I. Die doppelte Bestattung des Polyneikes
Die zweite – eventuell die erste – Bestattung des Polyneikes ist unnötig, sie verstößt sogar gegen die Wirklichkeit. Darum glauben manche Philologen, daß die erste Bestattung außerhalb des Dramas liege oder auf einem Fehler des Sophokles beruhe. Diese Verdoppelung der Bestattung – wie überhaupt jede Verdoppelung einer Handlung im Drama – ist ein ästhetisches Mittel, das von Sophokles gern gebraucht wird. Vergleiche, z. B., den doppelten Bericht über die Ankunft des Herakles in den „Trachinierinnen“, die doppelte Enthüllung der Lüge des Lichas im selben Drama, die Verdoppelung der Ankunft des Teukros im „Aias“ u. dergl. mehr. Solche Verdoppelungen erhöhen die Wirksamkeit einer Szene außerordentlich, und Sophokles läßt sogar einige Verstöße gegen die Wirklichkeit zu, um dieses ästhetische Mittel zu verwirklichen.
II. „Antigone“ 904-920.
Diese Verse befinden sich in der großen Abschiedsrede der Antigone (891-927).
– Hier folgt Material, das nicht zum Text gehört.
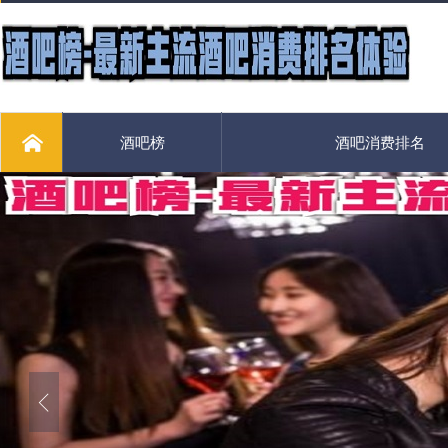
酒吧榜
酒吧消费排名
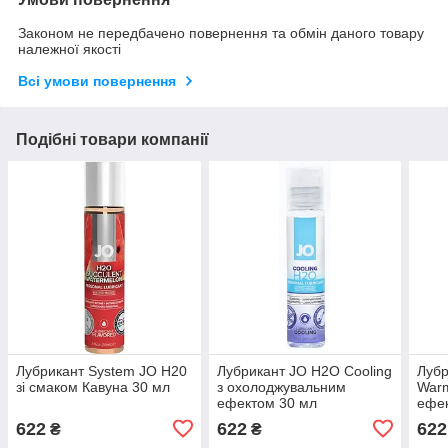
Законом не передбачено повернення та обмін даного товару
належної якості
Всі умови повернення
Подібні товари компанії
Лубрикант System JO H20
Лубрикант JO H2O Cooling
Лубр
зі смаком Кавуна 30 мл
з охолоджувальним
Warm
ефектом 30 мл
ефе
622
622
622
₴
₴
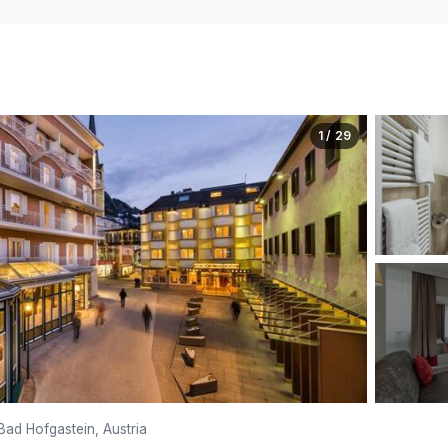
1 / 29
Bad Hofgastein, Austria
Daher ist es nicht statthaft, sie vom Zusammenhang loszulösen und vereinzelt als ein unglückliches Einschiebsel zu betrachten. Antigone wird zum Tode geführt. Sie fühlt sich von allen verlassen, sogar der Chor läßt sie im Stich. Und doch hat sie nicht, wie manche glauben, den Kopf verloren. In dieser verzweifelten Lage fühlt sie das Bedürfnis, ihre Tat, wenn nicht vor ihren Feinden, so doch wenigstens vor ihr selbst zu rechtfertigen. So entsteht dieser Monolog, den man als eine Rechtfertigungsrede zu betrachten muß. In ihr sehen wir dreifache Rechtfertigung: 1) vor den Toten; 2) vor den Lebenden und 3) vor den Göttern.
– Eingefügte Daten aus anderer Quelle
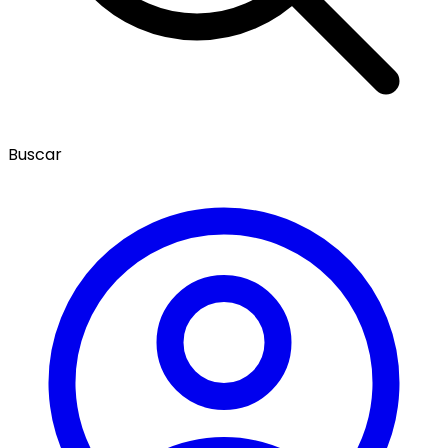
Buscar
Sie findet eine Rechtfertigung vor den Toten darin, daß sie sie sittengemäß bestattet hat. Was die Lebenden betrifft, so entschuldigt sie ihre Tat, indem sie dem Bruder einen höheren Platz als ihrem eigenen Mann und sogar den eigenen Kindern einräumt. Schließlich sollten auch die Götter mit ihrer Tat zufrieden sein, da sie den göttlichen Gesetzen gemäß gehandelt hat.
Nun zur Rechtfertigung vor den Lebenden. Die Argumente der Antigone scheinen uns verunglückt, unheroisch, utilitarisch zu sein. Sie waren selbstverständlich zu Zeiten des Mutterrechts, aber „Antigone“ ist im 5. Jh. vor unserer Zeitrechnung geschrieben worden. Und dennoch gab es auch im Zeitalter der großen Tragiker manche Überreste der mutterrechtlichen Anschauungen, die die Argumente der Antigone verständlich machten. Hätte doch Aischylos Eumen. 605 nie geschrieben, wenn er nicht gewußt hätte, daß viele mutterrechtliche Anschauungen den Athenern des 5. Jhs. bekannt waren! Was den Utilitarismus betrifft, so ist es zu bemerken, daß ein gewisser Utilitarismus mit dem antiken Heroismus keineswegs unvereinbar ist. Beschränken wir uns auf „Antigone“: utilitarisch sind ja auch die Verse 74-75, und 456-459.